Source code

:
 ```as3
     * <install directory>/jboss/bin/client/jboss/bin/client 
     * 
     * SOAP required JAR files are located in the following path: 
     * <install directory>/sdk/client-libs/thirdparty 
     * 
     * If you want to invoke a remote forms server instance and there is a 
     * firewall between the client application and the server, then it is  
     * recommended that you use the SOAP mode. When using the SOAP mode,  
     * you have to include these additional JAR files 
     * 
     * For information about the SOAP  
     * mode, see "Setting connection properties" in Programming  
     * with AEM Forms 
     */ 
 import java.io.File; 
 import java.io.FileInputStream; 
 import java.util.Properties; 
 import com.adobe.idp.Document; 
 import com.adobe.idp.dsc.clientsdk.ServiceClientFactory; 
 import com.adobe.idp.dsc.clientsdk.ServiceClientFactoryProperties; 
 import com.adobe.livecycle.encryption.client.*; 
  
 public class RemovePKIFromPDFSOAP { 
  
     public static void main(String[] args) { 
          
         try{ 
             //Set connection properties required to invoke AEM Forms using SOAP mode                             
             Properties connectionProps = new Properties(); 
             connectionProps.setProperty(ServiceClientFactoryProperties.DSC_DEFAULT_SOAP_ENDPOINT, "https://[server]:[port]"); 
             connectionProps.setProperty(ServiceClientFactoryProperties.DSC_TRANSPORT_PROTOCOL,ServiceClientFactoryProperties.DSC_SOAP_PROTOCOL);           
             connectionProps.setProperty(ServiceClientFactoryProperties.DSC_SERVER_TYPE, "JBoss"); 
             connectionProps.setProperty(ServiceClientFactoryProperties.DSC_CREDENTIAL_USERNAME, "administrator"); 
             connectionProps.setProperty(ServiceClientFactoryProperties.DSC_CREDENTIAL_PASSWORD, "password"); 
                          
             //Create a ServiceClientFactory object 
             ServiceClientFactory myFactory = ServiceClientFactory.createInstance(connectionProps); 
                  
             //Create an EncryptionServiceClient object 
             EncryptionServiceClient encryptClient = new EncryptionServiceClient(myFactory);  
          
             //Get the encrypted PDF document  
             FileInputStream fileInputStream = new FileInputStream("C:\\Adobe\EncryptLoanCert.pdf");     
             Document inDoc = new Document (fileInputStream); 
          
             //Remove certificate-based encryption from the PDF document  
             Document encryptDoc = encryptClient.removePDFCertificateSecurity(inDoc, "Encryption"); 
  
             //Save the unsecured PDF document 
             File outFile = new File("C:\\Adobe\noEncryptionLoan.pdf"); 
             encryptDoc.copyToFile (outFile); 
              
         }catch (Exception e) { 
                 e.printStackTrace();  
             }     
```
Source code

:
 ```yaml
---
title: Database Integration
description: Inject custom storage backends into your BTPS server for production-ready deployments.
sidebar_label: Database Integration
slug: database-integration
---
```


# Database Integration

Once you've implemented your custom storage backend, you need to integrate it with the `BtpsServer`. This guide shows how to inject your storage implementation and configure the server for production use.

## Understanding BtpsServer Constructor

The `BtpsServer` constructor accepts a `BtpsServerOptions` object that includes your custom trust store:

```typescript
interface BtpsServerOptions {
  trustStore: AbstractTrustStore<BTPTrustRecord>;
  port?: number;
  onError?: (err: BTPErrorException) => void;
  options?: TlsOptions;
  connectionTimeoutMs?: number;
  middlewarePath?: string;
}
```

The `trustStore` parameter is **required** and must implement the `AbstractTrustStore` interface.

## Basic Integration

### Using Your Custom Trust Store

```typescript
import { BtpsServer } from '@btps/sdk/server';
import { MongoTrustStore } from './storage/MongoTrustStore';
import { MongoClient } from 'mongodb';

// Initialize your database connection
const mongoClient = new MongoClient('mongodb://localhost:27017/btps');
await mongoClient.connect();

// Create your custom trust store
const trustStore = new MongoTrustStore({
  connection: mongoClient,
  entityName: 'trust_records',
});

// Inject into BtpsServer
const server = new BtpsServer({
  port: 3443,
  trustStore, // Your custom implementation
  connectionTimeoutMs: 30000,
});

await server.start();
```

What to work on: Return every record above exactly as written.

Result for this exercise:
Source code

:
 ```as3
     * <install directory>/jboss/bin/client/jboss/bin/client 
     * 
     * SOAP required JAR files are located in the following path: 
     * <install directory>/sdk/client-libs/thirdparty 
     * 
     * If you want to invoke a remote forms server instance and there is a 
     * firewall between the client application and the server, then it is  
     * recommended that you use the SOAP mode. When using the SOAP mode,  
     * you have to include these additional JAR files 
     * 
     * For information about the SOAP  
     * mode, see "Setting connection properties" in Programming  
     * with AEM Forms 
     */ 
 import java.io.File; 
 import java.io.FileInputStream; 
 import java.util.Properties; 
 import com.adobe.idp.Document; 
 import com.adobe.idp.dsc.clientsdk.ServiceClientFactory; 
 import com.adobe.idp.dsc.clientsdk.ServiceClientFactoryProperties; 
 import com.adobe.livecycle.encryption.client.*; 
  
 public class RemovePKIFromPDFSOAP { 
  
     public static void main(String[] args) { 
          
         try{ 
             //Set connection properties required to invoke AEM Forms using SOAP mode                             
             Properties connectionProps = new Properties(); 
             connectionProps.setProperty(ServiceClientFactoryProperties.DSC_DEFAULT_SOAP_ENDPOINT, "https://[server]:[port]"); 
             connectionProps.setProperty(ServiceClientFactoryProperties.DSC_TRANSPORT_PROTOCOL,ServiceClientFactoryProperties.DSC_SOAP_PROTOCOL);           
             connectionProps.setProperty(ServiceClientFactoryProperties.DSC_SERVER_TYPE, "JBoss"); 
             connectionProps.setProperty(ServiceClientFactoryProperties.DSC_CREDENTIAL_USERNAME, "administrator"); 
             connectionProps.setProperty(ServiceClientFactoryProperties.DSC_CREDENTIAL_PASSWORD, "password"); 
                          
             //Create a ServiceClientFactory object 
             ServiceClientFactory myFactory = ServiceClientFactory.createInstance(connectionProps); 
                  
             //Create an EncryptionServiceClient object 
             EncryptionServiceClient encryptClient = new EncryptionServiceClient(myFactory);  
          
             //Get the encrypted PDF document  
             FileInputStream fileInputStream = new FileInputStream("C:\\Adobe\EncryptLoanCert.pdf");     
             Document inDoc = new Document (fileInputStream); 
          
             //Remove certificate-based encryption from the PDF document  
             Document encryptDoc = encryptClient.removePDFCertificateSecurity(inDoc, "Encryption"); 
  
             //Save the unsecured PDF document 
             File outFile = new File("C:\\Adobe\noEncryptionLoan.pdf"); 
             encryptDoc.copyToFile (outFile); 
              
         }catch (Exception e) { 
                 e.printStackTrace();  
             }     
```
Source code

:
 ```yaml
---
title: Database Integration
description: Inject custom storage backends into your BTPS server for production-ready deployments.
sidebar_label: Database Integration
slug: database-integration
---
```


# Database Integration

Once you've implemented your custom storage backend, you need to integrate it with the `BtpsServer`. This guide shows how to inject your storage implementation and configure the server for production use.

## Understanding BtpsServer Constructor

The `BtpsServer` constructor accepts a `BtpsServerOptions` object that includes your custom trust store:

```typescript
interface BtpsServerOptions {
  trustStore: AbstractTrustStore<BTPTrustRecord>;
  port?: number;
  onError?: (err: BTPErrorException) => void;
  options?: TlsOptions;
  connectionTimeoutMs?: number;
  middlewarePath?: string;
}
```

The `trustStore` parameter is **required** and must implement the `AbstractTrustStore` interface.

## Basic Integration

### Using Your Custom Trust Store

```typescript
import { BtpsServer } from '@btps/sdk/server';
import { MongoTrustStore } from './storage/MongoTrustStore';
import { MongoClient } from 'mongodb';

// Initialize your database connection
const mongoClient = new MongoClient('mongodb://localhost:27017/btps');
await mongoClient.connect();

// Create your custom trust store
const trustStore = new MongoTrustStore({
  connection: mongoClient,
  entityName: 'trust_records',
});

// Inject into BtpsServer
const server = new BtpsServer({
  port: 3443,
  trustStore, // Your custom implementation
  connectionTimeoutMs: 30000,
});

await server.start();
```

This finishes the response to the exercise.